You probably also want to run a python and perhaps tensorflow profiler to see exactly where the slowdown is.

I'll be glad to hear of any results you find.

wkhunter commented 6 years ago

i have tried as your suggestion. and yes, i have 5000+ classes, very huge. 1、Move the with tf.device(FLAGS.device): above the assignments to proc_image to include those on the GPU. 2、beam_width=1,#128, merge_repeated=False it's the CTC problem, now one picture need less than 1s, very quickly. now i try to find a way to make acu get better, thank you.

weinman commented 6 years ago

Thanks for reporting back.

With beam_width=1, you've basically got a greedy search and you may as well use tf.nn.ctc_greedy_decoder. You should try to use the highest beam_width you can tolerate for the best accuracy.

SnehalRaj commented 5 years ago

@wkhunter Could you please specify the version of tensorflow and tensorflow-gpu you used to train?

I have been using tensorflow=1.14.0 and tensorflow-gpu=1.14.0 but nvidia-smi shows only 56mb of the 12 GBs on my GPU is being utilised. I have a Tesla K80(12GB)

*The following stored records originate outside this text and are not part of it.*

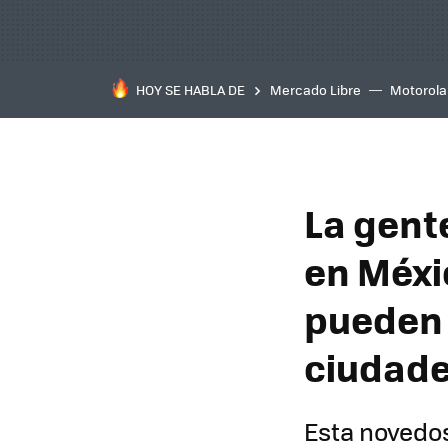
HOY SE HABLA DE
Mercado Libre
Motorola
La gent
en Méxi
pueden s
ciudad
Esta novedos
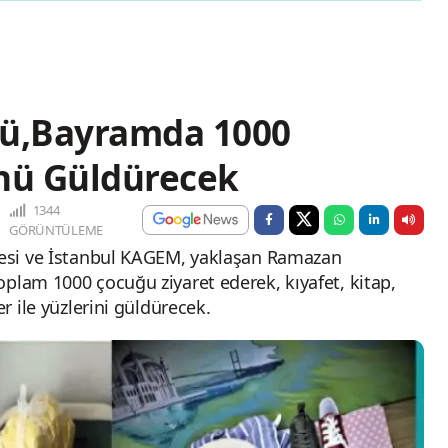
ğü,Bayramda 1000
nü Güldürecek
1344
GÖRÜNTÜLEME
ubesi ve İstanbul KAGEM, yaklaşan Ramazan
oplam 1000 çocuğu ziyaret ederek, kıyafet, kitap,
er ile yüzlerini güldürecek.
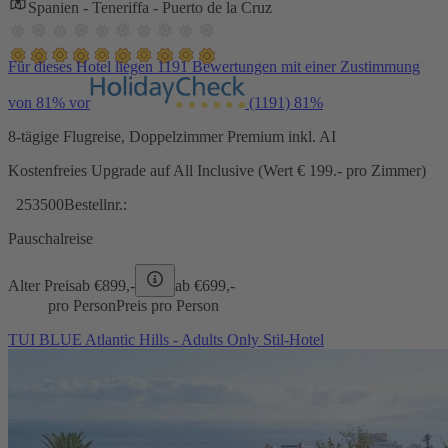
Spanien - Teneriffa - Puerto de la Cruz
Für dieses Hotel liegen 1191 Bewertungen mit einer Zustimmung
von 81% vor
(1191)
81%
8-tägige Flugreise, Doppelzimmer Premium inkl. AI
Kostenfreies Upgrade auf All Inclusive (Wert € 199.- pro Zimmer)
253500
Bestellnr.:
Pauschalreise
Alter Preis
ab €
899,-
ab €
699,-
pro Person
Preis pro Person
TUI BLUE Atlantic Hills - Adults Only Stil-Hotel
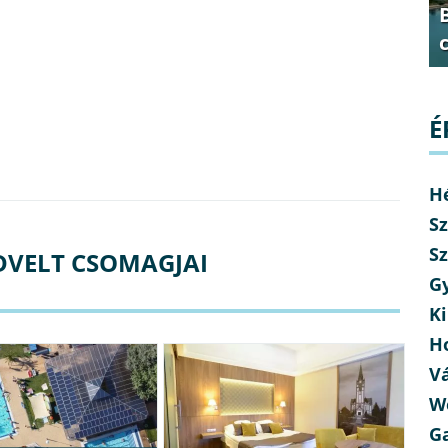
É
H
Sz
Sz
DVELT CSOMAGJAI
G
Ki
H
V
W
G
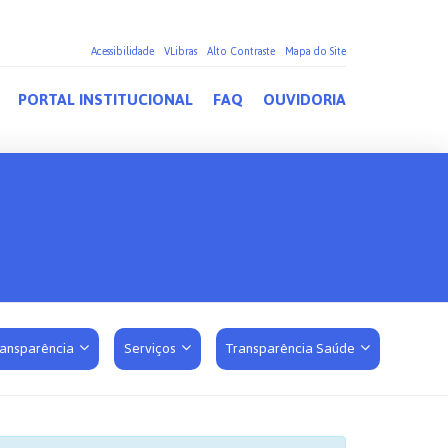
Acessibilidade
VLibras
Alto Contraste
Mapa do Site
PORTAL INSTITUCIONAL
FAQ
OUVIDORIA
ransparência
Serviços
Transparência Saúde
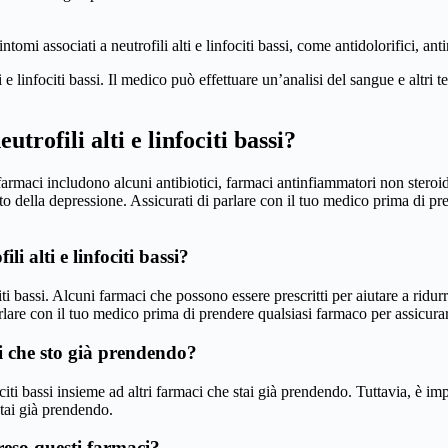
intomi associati a neutrofili alti e linfociti bassi, come antidolorifici, a
e linfociti bassi. Il medico può effettuare un’analisi del sangue e altri t
trofili alti e linfociti bassi?
 farmaci includono alcuni antibiotici, farmaci antinfiammatori non steroid
o della depressione. Assicurati di parlare con il tuo medico prima di pre
i alti e linfociti bassi?
iti bassi. Alcuni farmaci che possono essere prescritti per aiutare a ridurre
arlare con il tuo medico prima di prendere qualsiasi farmaco per assicurar
i che sto già prendendo?
nfociti bassi insieme ad altri farmaci che stai già prendendo. Tuttavia, è
stai già prendendo.
preso questi farmaci?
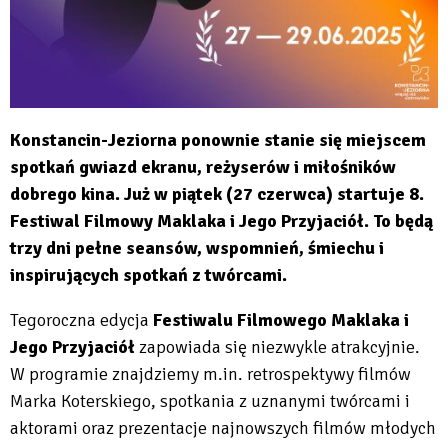
Konstancin-Jeziorna ponownie stanie się miejscem
spotkań gwiazd ekranu, reżyserów i miłośników
dobrego kina. Już w piątek (27 czerwca) startuje 8.
Festiwal Filmowy Maklaka i Jego Przyjaciół. To będą
trzy dni pełne seansów, wspomnień, śmiechu i
inspirujących spotkań z twórcami.
Tegoroczna edycja
Festiwalu Filmowego Maklaka i
Jego Przyjaciół
zapowiada się niezwykle atrakcyjnie.
W programie znajdziemy m.in. retrospektywy filmów
Marka Koterskiego, spotkania z uznanymi twórcami i
aktorami oraz prezentacje najnowszych filmów młodych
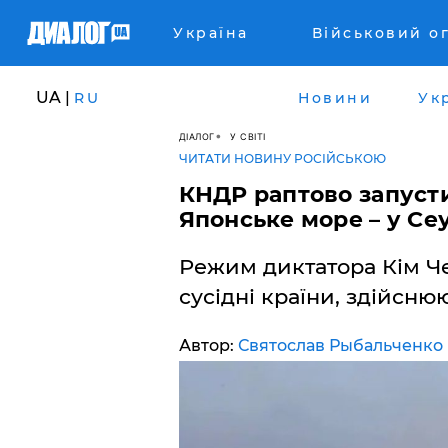
Україна
Військовий о
UA |
RU
Новини
Ук
ДІАЛОГ
У СВІТІ
ЧИТАТИ НОВИНУ РОСІЙСЬКОЮ
КНДР раптово запусти
Японське море – у Се
Режим диктатора Кім Ч
сусідні країни, здійсню
Автор:
Святослав Рыбальченко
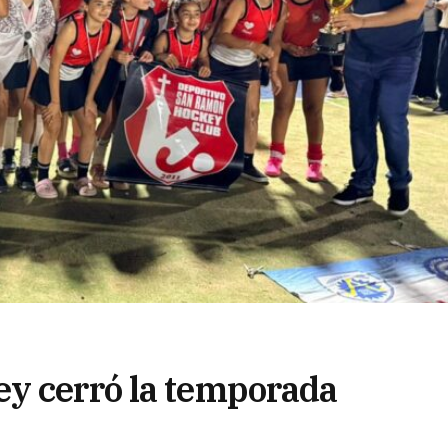
ey cerró la temporada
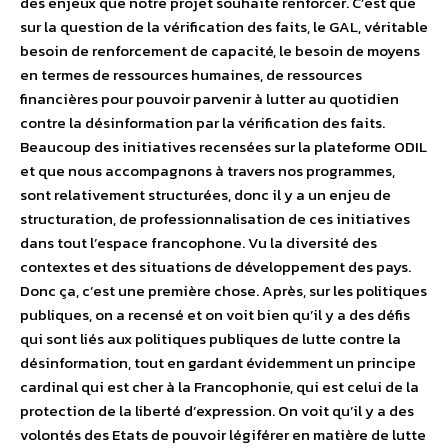
des enjeux que notre projet souhaite renforcer. C’est que
sur la question de la vérification des faits, le GAL, véritable
besoin de renforcement de capacité, le besoin de moyens
en termes de ressources humaines, de ressources
financières pour pouvoir parvenir à lutter au quotidien
contre la désinformation par la vérification des faits.
Beaucoup des initiatives recensées sur la plateforme ODIL
et que nous accompagnons à travers nos programmes,
sont relativement structurées, donc il y a un enjeu de
structuration, de professionnalisation de ces initiatives
dans tout l’espace francophone. Vu la diversité des
contextes et des situations de développement des pays.
Donc ça, c’est une première chose. Après, sur les politiques
publiques, on a recensé et on voit bien qu’il y a des défis
qui sont liés aux politiques publiques de lutte contre la
désinformation, tout en gardant évidemment un principe
cardinal qui est cher à la Francophonie, qui est celui de la
protection de la liberté d’expression. On voit qu’il y a des
volontés des Etats de pouvoir légiférer en matière de lutte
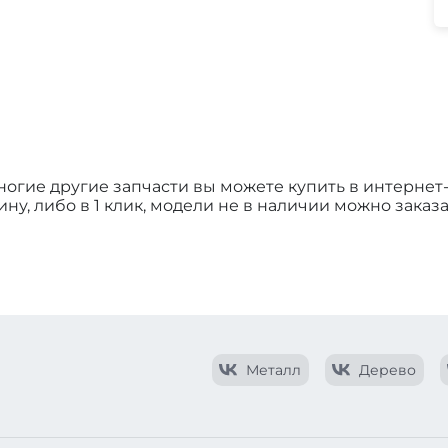
 многие другие запчасти вы можете купить в интерне
у, либо в 1 клик, модели не в наличии можно заказа
Металл
Дерево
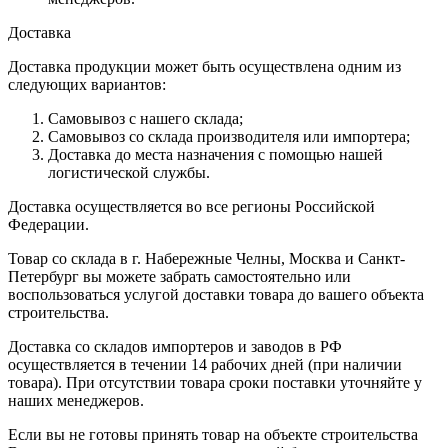
Доставка
Доставка продукции может быть осуществлена одним из
следующих вариантов:
Самовывоз с нашего склада;
Самовывоз со склада производителя или импортера;
Доставка до места назначения с помощью нашей
логистической службы.
Доставка осуществляется во все регионы Российской
Федерации.
Товар со склада в г. Набережные Челны, Москва и Санкт-
Петербург вы можете забрать самостоятельно или
воспользоваться услугой доставки товара до вашего объекта
строительства.
Доставка со складов импортеров и заводов в РФ
осуществляется в течении 14 рабочих дней (при наличии
товара). При отсутствии товара сроки поставки уточняйте у
наших менеджеров.
Если вы не готовы принять товар на объекте строительства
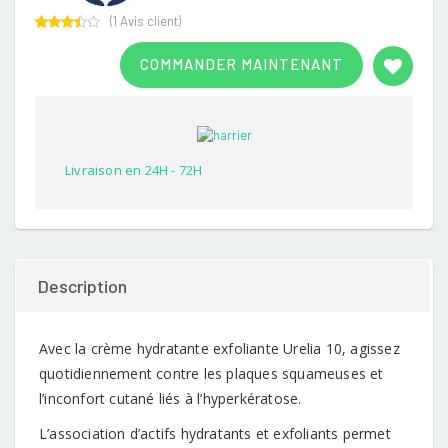
(
1
Avis client)
Rated
1
3.00
COMMANDER MAINTENANT
out of
5
based
on
customer
rating
Livraison en 24H - 72H
Description
Avec la crème hydratante exfoliante Urelia 10, agissez
quotidiennement contre les plaques squameuses et
l’inconfort cutané liés à l’hyperkératose.
L’association d’actifs hydratants et exfoliants permet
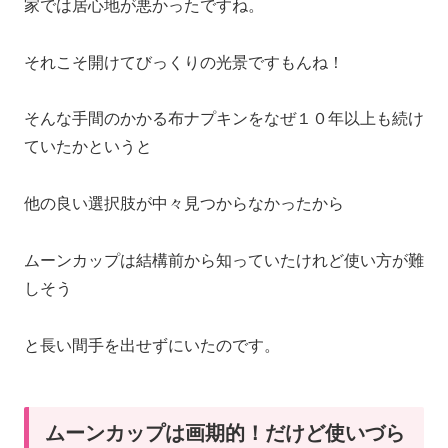
家では居心地が悪かったですね。
それこそ開けてびっくりの光景ですもんね！
そんな手間のかかる布ナプキンをなぜ１０年以上も続け
ていたかというと
他の良い選択肢が中々見つからなかったから
ムーンカップは結構前から知っていたけれど使い方が難
しそう
と長い間手を出せずにいたのです。
ムーンカップは画期的！だけど使いづら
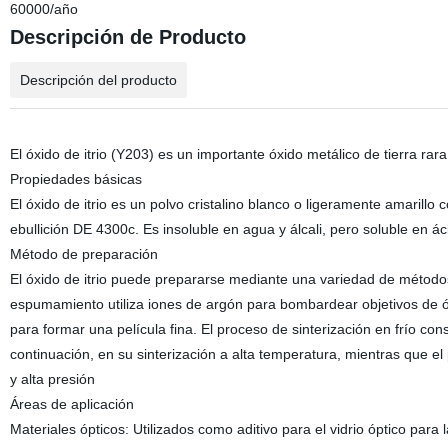
60000/año
Descripción de Producto
Descripción del producto
El óxido de itrio (Y203) es un importante óxido metálico de tierra rar
Propiedades básicas
El óxido de itrio es un polvo cristalino blanco o ligeramente amaril
ebullición DE 4300c. Es insoluble en agua y álcali, pero soluble en ác
Método de preparación
El óxido de itrio puede prepararse mediante una variedad de métodos
espumamiento utiliza iones de argón para bombardear objetivos de óxid
para formar una película fina. El proceso de sinterización en frío con
continuación, en su sinterización a alta temperatura, mientras que el
y alta presión
Áreas de aplicación
Materiales ópticos: Utilizados como aditivo para el vidrio óptico para 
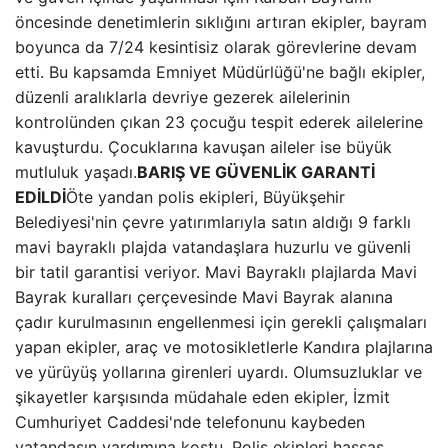
öncesinde denetimlerin sıklığını artıran ekipler, bayram
boyunca da 7/24 kesintisiz olarak görevlerine devam
etti. Bu kapsamda Emniyet Müdürlüğü'ne bağlı ekipler,
düzenli aralıklarla devriye gezerek ailelerinin
kontrolünden çıkan 23 çocuğu tespit ederek ailelerine
kavuşturdu. Çocuklarına kavuşan aileler ise büyük
mutluluk yaşadı.
BARIŞ VE GÜVENLİK GARANTİ
EDİLDİ
Öte yandan polis ekipleri, Büyükşehir
Belediyesi'nin çevre yatırımlarıyla satın aldığı 9 farklı
mavi bayraklı plajda vatandaşlara huzurlu ve güvenli
bir tatil garantisi veriyor. Mavi Bayraklı plajlarda Mavi
Bayrak kuralları çerçevesinde Mavi Bayrak alanına
çadır kurulmasının engellenmesi için gerekli çalışmaları
yapan ekipler, araç ve motosikletlerle Kandıra plajlarına
ve yürüyüş yollarına girenleri uyardı. Olumsuzluklar ve
şikayetler karşısında müdahale eden ekipler, İzmit
Cumhuriyet Caddesi'nde telefonunu kaybeden
vatandaşın yardımına koştu. Polis ekipleri hassas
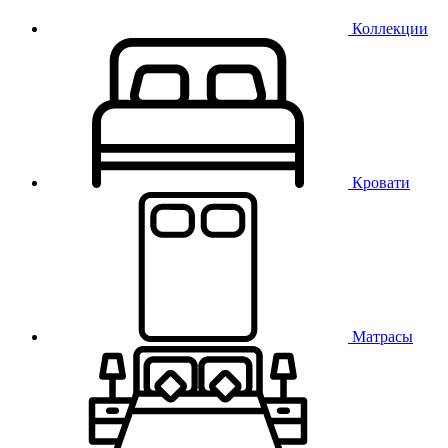
Коллекции
Кровати
Матрасы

weinman commented 5 years ago

@SnehalRaj if you're asking about testing, most of the time will be taken up by running the decoder on the logits produced. However, I'm fairly certain TensorFlow doesn't release the memory it's allocated once you invoke the model for a forward pass in testing. (And I've never seen it that low in training either.)

Most recently I'd been running training on a local compile of tf 1.12.0 with CUDA 9.2 and CUDNN 7.1.4.

SnehalRaj commented 5 years ago

Thanks @weinman for the info.

After about 1 day of struggle, I finally got it to work. The problem being that my device was configured to work with python 3 and as your code worked for python 2, the tensorflow-gpu, cuda and cudnn weren't compatible.

Also, for anyone in the future, I would highly recommend creating a conda virtual environment with python 2.7 and then installing tensorflow-gpu 1.12.0 by using the commands conda create -n yourenvname python=2.7 conda install -c anaconda tensorflow-gpu==1.12.0

Conda would do the rest and everything works seamlessly

weinman commented 5 years ago

Thanks for the summary and conclusion. I'll emphasize Python2.7 in the README.md (also: note again a call for PRs with any necessary updates for Python3.)